• Global Legal Skills

    Prof. Rosa Kim

    Legal practice in an increasingly globalizing world requires knowledge of different sources of law and legal systems. This course offers students the opportunity to develop research, writing and oral advocacy skills in a global context, by exploring legal problems governed by international law. The course will also include discussion of comparative aspects of law and advocacy. Students will engage actively through discussion, group work, simulations, and presentations. There will be a substantial writing component, in addition to a series of shorter assignments. This course meets the upper-level writing requirement.
    Instructor will assign a final paper, not an exam.

    Text: Global Lawyering Skills, West Academic Publishing (2009)

  • Comparative Corporations

    Prof. Anthony Polito

    This course is an introductory comparative examination of corporate legal systems and of pervasive issues related to the conduct and governance of corporate enterprise. Any free-enterprise corporate system must face similar questions related to enhancing economic performance and ensuring fair treatment to corporations’ economic participants. The course focuses on how some of the most important commercial countries of the world today--primarily those of the European Union, and the United States, with a lesser focus on Japan–deal with these issues. It will compare strategies used in these countries, examining the differences to distinguish those that reflect genuine jurisprudential and policy distinctions from those that are only superficial.

    Text: The Anatomy of Corporate Law: A Comparative and Functional Approach, Oxford University Press (2nd ed. 2009), Supplemental material to be distributed on site.

    This course does not satisfy the Base Menu Requirement. A take-home exam will be administered.

  • International Business Transactions

    Prof. Chris Gibson

    Suffolk-Lund Summer Law Program

    This course provides a survey of the law concerning transnational business transactions. Many relevant terms and institutions are discussed. From forming international transactions, to licensing and protection of intellectual property, to considering dispute settlement options, this course surveys many of the legal regimes and issues that will arise. We shift between the nuts-and-bolts of international transactions to look at some of the big picture (macro) issues that are changing the modern economy. We also look at sources of law, including private international law, public international law and mandatory law. Throughout the course, we continue to focus on the appropriate role of the lawyer as she or he works with the client to address their legal and related commercial issues.

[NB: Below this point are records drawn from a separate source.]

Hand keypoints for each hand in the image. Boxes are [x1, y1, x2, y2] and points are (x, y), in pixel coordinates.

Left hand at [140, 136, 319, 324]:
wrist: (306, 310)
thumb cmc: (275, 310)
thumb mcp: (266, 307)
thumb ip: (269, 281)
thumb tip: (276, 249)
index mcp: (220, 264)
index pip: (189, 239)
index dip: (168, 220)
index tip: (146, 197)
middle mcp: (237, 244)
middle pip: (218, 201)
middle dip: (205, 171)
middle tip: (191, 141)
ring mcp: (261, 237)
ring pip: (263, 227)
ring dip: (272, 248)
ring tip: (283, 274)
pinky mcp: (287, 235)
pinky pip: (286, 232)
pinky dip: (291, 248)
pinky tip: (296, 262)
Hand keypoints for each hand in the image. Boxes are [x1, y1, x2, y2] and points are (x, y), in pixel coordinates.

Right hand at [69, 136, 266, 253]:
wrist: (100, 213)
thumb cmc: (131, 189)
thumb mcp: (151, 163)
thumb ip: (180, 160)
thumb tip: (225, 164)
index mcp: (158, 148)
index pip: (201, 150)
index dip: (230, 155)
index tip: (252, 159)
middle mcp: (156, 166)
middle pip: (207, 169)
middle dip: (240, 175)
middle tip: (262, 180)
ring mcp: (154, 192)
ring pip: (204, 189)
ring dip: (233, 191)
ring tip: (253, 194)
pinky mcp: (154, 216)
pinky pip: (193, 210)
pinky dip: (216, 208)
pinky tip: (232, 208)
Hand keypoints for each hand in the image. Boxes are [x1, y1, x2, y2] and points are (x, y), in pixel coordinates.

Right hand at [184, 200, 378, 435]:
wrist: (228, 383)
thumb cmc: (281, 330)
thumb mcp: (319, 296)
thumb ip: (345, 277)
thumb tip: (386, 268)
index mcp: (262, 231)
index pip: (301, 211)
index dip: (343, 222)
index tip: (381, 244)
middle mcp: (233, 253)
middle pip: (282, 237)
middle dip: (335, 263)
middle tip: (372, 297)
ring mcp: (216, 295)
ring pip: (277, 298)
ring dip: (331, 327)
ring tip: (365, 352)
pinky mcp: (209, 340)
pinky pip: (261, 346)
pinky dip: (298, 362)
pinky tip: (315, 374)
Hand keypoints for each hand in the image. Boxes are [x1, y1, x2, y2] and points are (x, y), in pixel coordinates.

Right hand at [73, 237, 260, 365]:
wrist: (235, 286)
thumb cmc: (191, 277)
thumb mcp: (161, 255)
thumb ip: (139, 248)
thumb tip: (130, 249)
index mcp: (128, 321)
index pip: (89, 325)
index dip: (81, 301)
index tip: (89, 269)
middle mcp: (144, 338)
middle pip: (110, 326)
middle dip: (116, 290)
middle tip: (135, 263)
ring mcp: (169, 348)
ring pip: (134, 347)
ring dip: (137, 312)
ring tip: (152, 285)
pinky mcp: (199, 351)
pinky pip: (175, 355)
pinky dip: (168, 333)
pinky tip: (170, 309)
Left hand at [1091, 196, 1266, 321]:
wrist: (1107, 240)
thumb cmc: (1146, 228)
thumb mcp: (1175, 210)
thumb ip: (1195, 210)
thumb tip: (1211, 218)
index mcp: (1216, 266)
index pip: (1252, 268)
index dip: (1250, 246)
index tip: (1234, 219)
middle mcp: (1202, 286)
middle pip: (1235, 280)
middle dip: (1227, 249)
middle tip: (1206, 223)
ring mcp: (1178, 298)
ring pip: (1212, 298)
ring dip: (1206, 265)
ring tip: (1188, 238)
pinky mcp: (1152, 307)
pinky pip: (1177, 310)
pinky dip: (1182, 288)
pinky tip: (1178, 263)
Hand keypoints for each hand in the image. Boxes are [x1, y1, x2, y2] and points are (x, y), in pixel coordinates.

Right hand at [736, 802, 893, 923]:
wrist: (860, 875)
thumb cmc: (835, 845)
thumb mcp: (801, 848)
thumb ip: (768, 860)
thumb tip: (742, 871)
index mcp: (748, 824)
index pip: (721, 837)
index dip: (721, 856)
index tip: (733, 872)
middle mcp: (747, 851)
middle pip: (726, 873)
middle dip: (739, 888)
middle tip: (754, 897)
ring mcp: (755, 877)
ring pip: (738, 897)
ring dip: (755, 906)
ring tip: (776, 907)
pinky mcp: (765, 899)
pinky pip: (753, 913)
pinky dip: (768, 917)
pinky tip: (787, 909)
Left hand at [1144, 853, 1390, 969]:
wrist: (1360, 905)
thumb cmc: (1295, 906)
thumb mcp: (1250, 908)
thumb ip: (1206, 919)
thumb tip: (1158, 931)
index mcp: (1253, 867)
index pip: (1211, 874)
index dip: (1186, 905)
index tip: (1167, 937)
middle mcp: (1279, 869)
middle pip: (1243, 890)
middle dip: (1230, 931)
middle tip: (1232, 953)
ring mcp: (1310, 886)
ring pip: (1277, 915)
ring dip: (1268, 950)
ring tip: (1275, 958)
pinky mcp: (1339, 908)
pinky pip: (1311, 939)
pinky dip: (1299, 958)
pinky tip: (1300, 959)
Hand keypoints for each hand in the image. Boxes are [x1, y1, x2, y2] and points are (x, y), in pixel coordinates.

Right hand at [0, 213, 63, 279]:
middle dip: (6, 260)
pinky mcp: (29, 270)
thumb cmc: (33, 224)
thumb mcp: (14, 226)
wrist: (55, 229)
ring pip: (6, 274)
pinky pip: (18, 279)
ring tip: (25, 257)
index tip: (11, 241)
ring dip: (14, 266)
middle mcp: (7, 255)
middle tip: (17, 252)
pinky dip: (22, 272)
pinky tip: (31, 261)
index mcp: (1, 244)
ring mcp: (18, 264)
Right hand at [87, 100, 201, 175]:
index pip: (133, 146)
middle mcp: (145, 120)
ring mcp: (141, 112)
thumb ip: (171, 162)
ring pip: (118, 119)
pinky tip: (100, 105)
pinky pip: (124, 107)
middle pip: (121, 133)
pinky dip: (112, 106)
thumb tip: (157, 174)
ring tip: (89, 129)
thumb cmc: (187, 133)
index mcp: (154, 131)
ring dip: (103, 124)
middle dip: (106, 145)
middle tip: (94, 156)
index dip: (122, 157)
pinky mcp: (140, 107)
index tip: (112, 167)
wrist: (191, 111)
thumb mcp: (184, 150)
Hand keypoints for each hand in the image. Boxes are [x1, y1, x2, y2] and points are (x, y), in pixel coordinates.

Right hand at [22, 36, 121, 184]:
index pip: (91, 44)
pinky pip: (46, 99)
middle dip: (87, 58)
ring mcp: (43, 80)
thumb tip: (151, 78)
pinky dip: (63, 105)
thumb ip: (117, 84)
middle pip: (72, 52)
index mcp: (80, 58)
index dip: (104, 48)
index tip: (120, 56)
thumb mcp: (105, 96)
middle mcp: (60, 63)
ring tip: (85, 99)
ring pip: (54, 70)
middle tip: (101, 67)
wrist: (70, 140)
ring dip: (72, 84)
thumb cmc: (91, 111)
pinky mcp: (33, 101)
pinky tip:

    Text: Daniel C.K. Chow & Thomas J. Schoenbaum, International Business Transactions: Problems, Cases, and Materials (3rd ed. Aspen 2015).

    There is also a useful documents supplement: International Business Transactions Document Supplement, 3rd Edition, Chow & Schoenbaum

  • Comparative Criminal Law and Procedure

    Prof. Isaac Borenstein

    In this course, we will address a number of areas of comparison between the Swedish and American criminal justice systems. These will include: search and seizure issues, with particular attention to the 4th, 5th and 6th amendments to the U.S. Constitution, and relevant Swedish laws; the steps in the process of a criminal case in Sweden and the U.S., focused on the commencement of a criminal case, bail and sentencing; as part of the course it is hoped we can observe at least a portion of a criminal case in a Swedish court, meet defense attorneys, prosecutors, and Judges. You will leave with a good understanding of how two democracies approach issues of justice in the investigation and prosecution of criminal cases.